<<<<

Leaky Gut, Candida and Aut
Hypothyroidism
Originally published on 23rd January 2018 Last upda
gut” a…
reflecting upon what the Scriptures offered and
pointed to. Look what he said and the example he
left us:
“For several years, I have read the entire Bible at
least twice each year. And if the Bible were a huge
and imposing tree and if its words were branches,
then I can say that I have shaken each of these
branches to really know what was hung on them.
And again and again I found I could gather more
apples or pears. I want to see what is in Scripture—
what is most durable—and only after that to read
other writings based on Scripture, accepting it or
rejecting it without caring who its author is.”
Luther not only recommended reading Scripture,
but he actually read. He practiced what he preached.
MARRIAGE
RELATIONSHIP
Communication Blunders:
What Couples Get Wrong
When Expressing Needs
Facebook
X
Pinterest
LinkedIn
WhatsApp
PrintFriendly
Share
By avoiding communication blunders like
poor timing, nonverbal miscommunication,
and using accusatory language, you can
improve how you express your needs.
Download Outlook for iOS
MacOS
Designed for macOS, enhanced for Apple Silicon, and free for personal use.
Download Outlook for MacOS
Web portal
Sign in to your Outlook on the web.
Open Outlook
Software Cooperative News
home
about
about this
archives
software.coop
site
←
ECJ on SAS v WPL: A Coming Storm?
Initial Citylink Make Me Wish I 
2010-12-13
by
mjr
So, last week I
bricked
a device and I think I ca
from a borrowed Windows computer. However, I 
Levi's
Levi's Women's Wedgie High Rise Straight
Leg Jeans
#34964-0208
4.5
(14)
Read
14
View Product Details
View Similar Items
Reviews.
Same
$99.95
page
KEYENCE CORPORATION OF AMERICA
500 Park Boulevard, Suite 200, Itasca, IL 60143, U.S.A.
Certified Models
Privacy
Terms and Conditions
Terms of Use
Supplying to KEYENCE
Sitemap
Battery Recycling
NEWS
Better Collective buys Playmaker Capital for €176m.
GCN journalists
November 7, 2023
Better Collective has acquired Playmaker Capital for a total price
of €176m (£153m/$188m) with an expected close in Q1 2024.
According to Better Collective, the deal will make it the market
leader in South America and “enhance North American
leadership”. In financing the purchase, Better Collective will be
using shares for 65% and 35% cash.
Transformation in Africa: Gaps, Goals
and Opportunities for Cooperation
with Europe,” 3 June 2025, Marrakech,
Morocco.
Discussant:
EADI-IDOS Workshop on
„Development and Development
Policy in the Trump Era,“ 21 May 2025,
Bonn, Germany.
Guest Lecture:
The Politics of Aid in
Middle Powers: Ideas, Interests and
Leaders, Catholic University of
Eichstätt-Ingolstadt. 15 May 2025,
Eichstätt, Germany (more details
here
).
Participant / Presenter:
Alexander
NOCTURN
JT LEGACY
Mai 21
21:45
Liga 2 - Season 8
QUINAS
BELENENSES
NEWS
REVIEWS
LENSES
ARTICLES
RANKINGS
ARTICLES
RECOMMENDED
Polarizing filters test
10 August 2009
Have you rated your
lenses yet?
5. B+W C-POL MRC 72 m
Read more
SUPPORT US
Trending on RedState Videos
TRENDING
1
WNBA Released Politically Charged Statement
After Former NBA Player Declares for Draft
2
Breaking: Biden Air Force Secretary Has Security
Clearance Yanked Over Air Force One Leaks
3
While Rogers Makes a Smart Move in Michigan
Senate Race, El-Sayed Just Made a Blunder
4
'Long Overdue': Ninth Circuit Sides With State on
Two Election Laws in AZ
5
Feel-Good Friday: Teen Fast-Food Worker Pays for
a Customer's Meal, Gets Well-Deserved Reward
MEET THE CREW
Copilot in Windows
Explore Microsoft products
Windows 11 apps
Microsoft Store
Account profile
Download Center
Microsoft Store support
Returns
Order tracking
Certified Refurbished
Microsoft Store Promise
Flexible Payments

>>>>

Work required →
Extract every line above exactly as it stands.

Answer to this task →
Leaky Gut, Candida and Aut
Hypothyroidism
Originally published on 23rd January 2018 Last upda
gut” a…
reflecting upon what the Scriptures offered and
pointed to. Look what he said and the example he
left us:
“For several years, I have read the entire Bible at
least twice each year. And if the Bible were a huge
and imposing tree and if its words were branches,
then I can say that I have shaken each of these
branches to really know what was hung on them.
And again and again I found I could gather more
apples or pears. I want to see what is in Scripture—
what is most durable—and only after that to read
other writings based on Scripture, accepting it or
rejecting it without caring who its author is.”
Luther not only recommended reading Scripture,
but he actually read. He practiced what he preached.
MARRIAGE
RELATIONSHIP
Communication Blunders:
What Couples Get Wrong
When Expressing Needs
Facebook
X
Pinterest
LinkedIn
WhatsApp
PrintFriendly
Share
By avoiding communication blunders like
poor timing, nonverbal miscommunication,
and using accusatory language, you can
improve how you express your needs.
Download Outlook for iOS
MacOS
Designed for macOS, enhanced for Apple Silicon, and free for personal use.
Download Outlook for MacOS
Web portal
Sign in to your Outlook on the web.
Open Outlook
Software Cooperative News
home
about
about this
archives
software.coop
site
←
ECJ on SAS v WPL: A Coming Storm?
Initial Citylink Make Me Wish I 
2010-12-13
by
mjr
So, last week I
bricked
a device and I think I ca
from a borrowed Windows computer. However, I 
Levi's
Levi's Women's Wedgie High Rise Straight
Leg Jeans
#34964-0208
4.5
(14)
Read
14
View Product Details
View Similar Items
Reviews.
Same
$99.95
page
KEYENCE CORPORATION OF AMERICA
500 Park Boulevard, Suite 200, Itasca, IL 60143, U.S.A.
Certified Models
Privacy
Terms and Conditions
Terms of Use
Supplying to KEYENCE
Sitemap
Battery Recycling
NEWS
Better Collective buys Playmaker Capital for €176m.
GCN journalists
November 7, 2023
Better Collective has acquired Playmaker Capital for a total price
of €176m (£153m/$188m) with an expected close in Q1 2024.
According to Better Collective, the deal will make it the market
leader in South America and “enhance North American
leadership”. In financing the purchase, Better Collective will be
using shares for 65% and 35% cash.
Transformation in Africa: Gaps, Goals
and Opportunities for Cooperation
with Europe,” 3 June 2025, Marrakech,
Morocco.
Discussant:
EADI-IDOS Workshop on
„Development and Development
Policy in the Trump Era,“ 21 May 2025,
Bonn, Germany.
Guest Lecture:
The Politics of Aid in
Middle Powers: Ideas, Interests and
Leaders, Catholic University of
Eichstätt-Ingolstadt. 15 May 2025,
Eichstätt, Germany (more details
here
).
Participant / Presenter:
Alexander
NOCTURN
JT LEGACY
Mai 21
21:45
Liga 2 - Season 8
QUINAS
BELENENSES
NEWS
REVIEWS
LENSES
ARTICLES
RANKINGS
ARTICLES
RECOMMENDED
Polarizing filters test
10 August 2009
Have you rated your
lenses yet?
5. B+W C-POL MRC 72 m
Read more
SUPPORT US
Trending on RedState Videos
TRENDING
1
WNBA Released Politically Charged Statement
After Former NBA Player Declares for Draft
2
Breaking: Biden Air Force Secretary Has Security
Clearance Yanked Over Air Force One Leaks
3
While Rogers Makes a Smart Move in Michigan
Senate Race, El-Sayed Just Made a Blunder
4
'Long Overdue': Ninth Circuit Sides With State on
Two Election Laws in AZ
5
Feel-Good Friday: Teen Fast-Food Worker Pays for
a Customer's Meal, Gets Well-Deserved Reward
MEET THE CREW
Copilot in Windows
Explore Microsoft products
Windows 11 apps
Microsoft Store
Account profile
Download Center
Microsoft Store support
Returns
Order tracking
Certified Refurbished
Microsoft Store Promise
Flexible Payments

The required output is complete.